This cake was so easy to make. I used a 10 inch springform pan. I had to bake it for 15 more minutes at 325 to set the middle portion of the cake. It turned out wonderful, a bit crusty at the top and moist in the middle.
This cake was ok. The cake part is really really ligh and want to try it as plain songe. The jam seeps through which gives it a nice flavour. Would ahve liked the cheese flavour to gave come out more. I think next time will add more cream cheese
I love this recipe. I used more sour cream because I thought the batter might be a bit dry and it turned out beautiful as well as delicious...I made your chocolate cupcakes and now this..and both were amazing!!! Now if I see your name on a recipe I'll know it's a winner in my home.

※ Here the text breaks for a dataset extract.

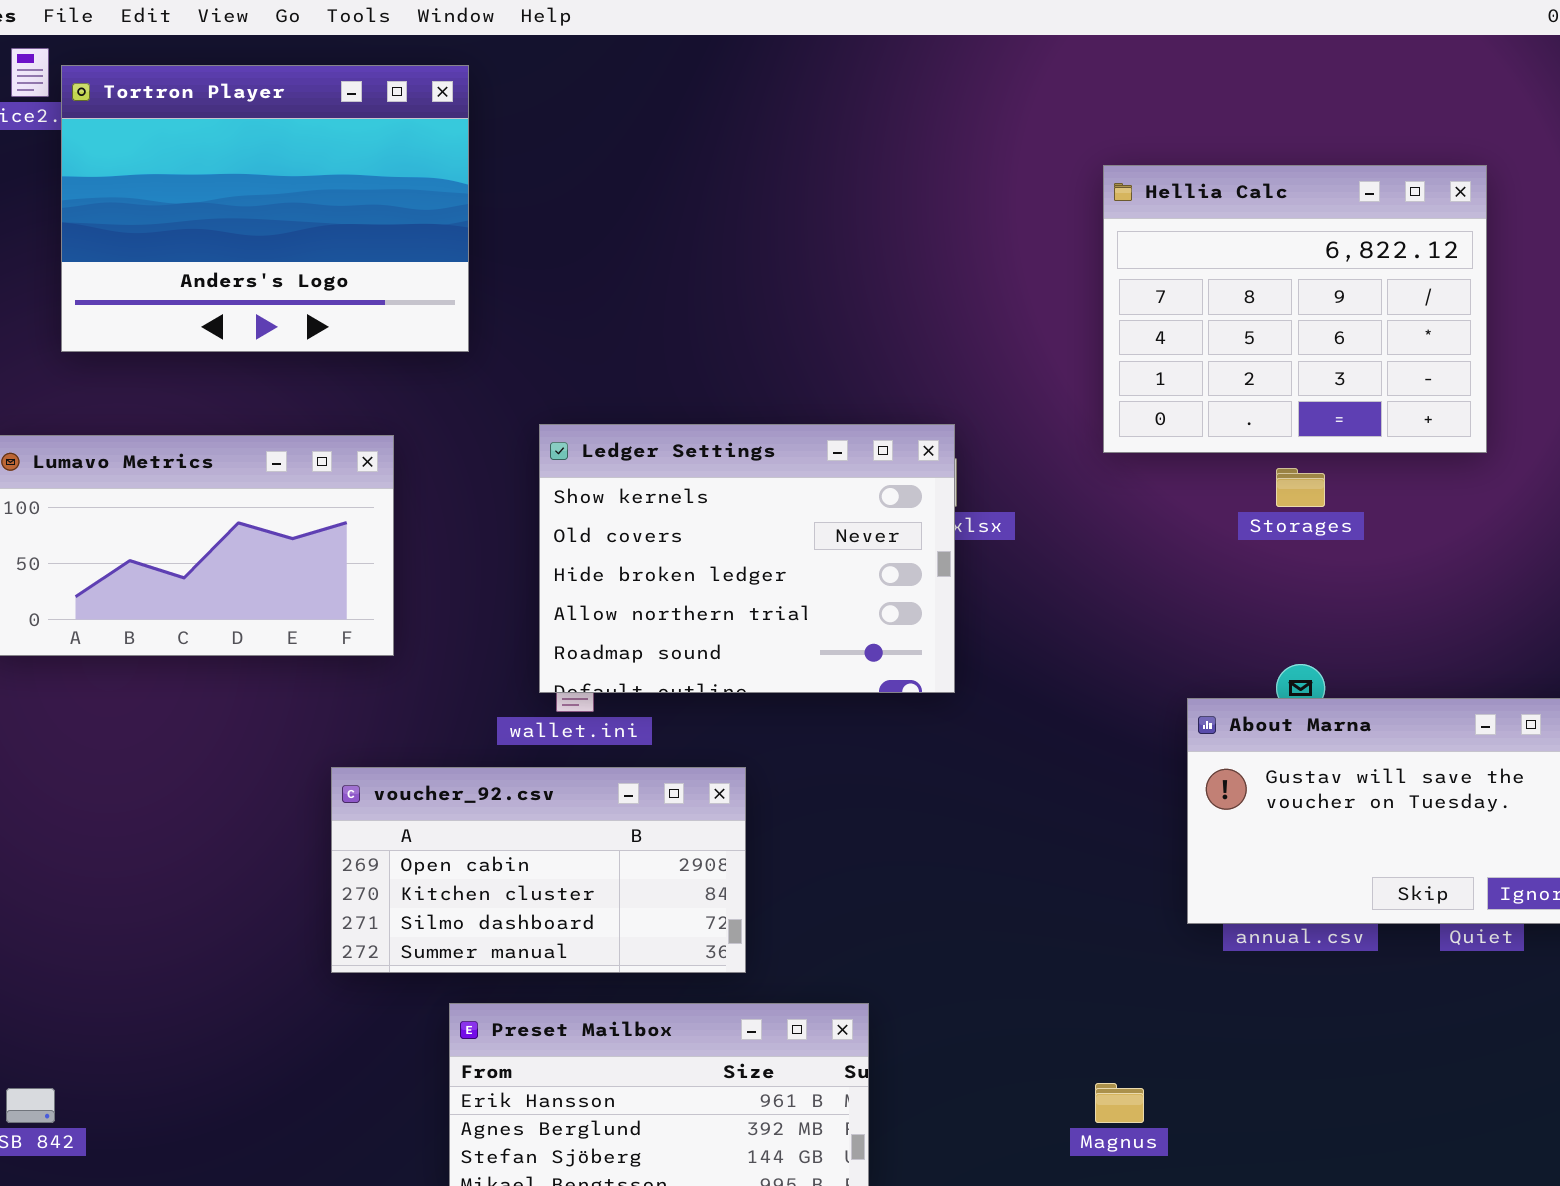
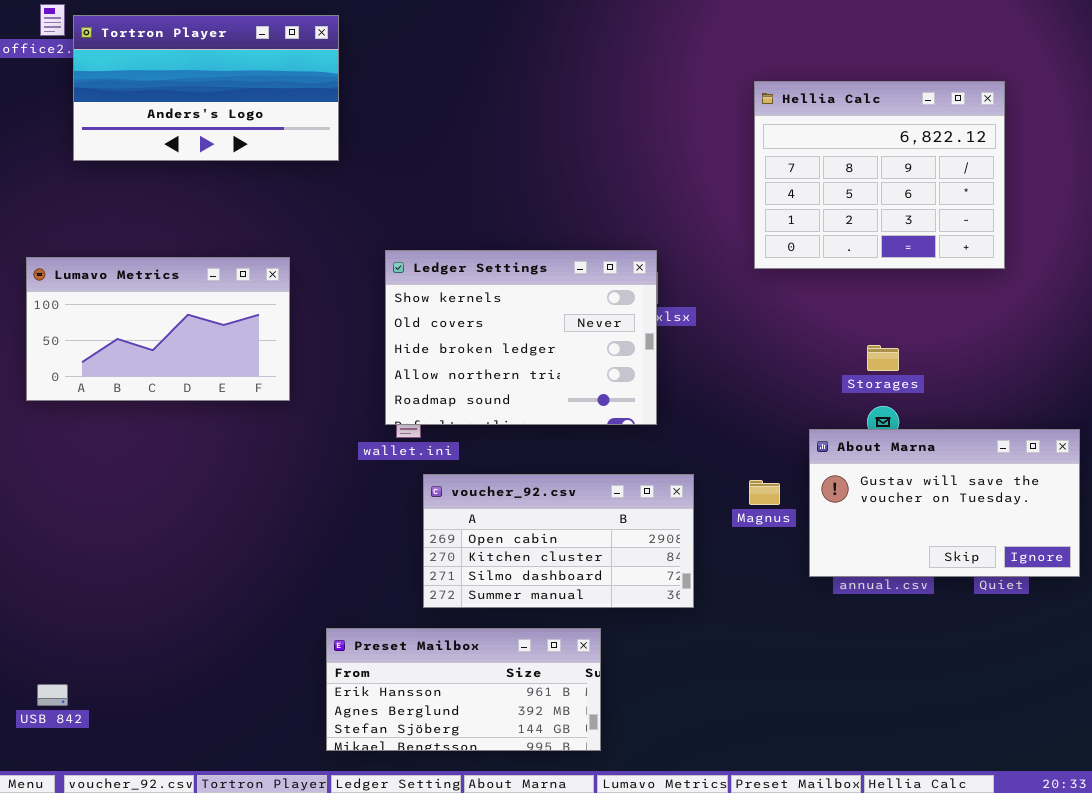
Tortron Player: [61,65,469,352] -> [73,15,339,161], resized
Storages: [1276,468,1325,507] -> [867,345,899,371], moved
voucher_92.csv: [331,767,746,973] -> [423,474,694,608], moved
Magnus: [1095,1083,1144,1123] -> [749,480,780,505], moved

Carol, you did it again! You made me look like a pro! I do not own a food processor so a good old hand mixer did the trick for me! It goes together VERy easily and looks very impressive. The cake would be gorgeous for a brunch or picnic (I brought it to a family picnic). Instead of strawberry preserves I used raspberry with a generous squirt of lemon juice in it to tarten it up a little. It marbled beautifully and I couldn;t bare to cover it with powdered sugar as it was stunning just as it was! This got the family saying I should give cooking lessons (giggle & snort)so they were MIGHTY impressed. So was I.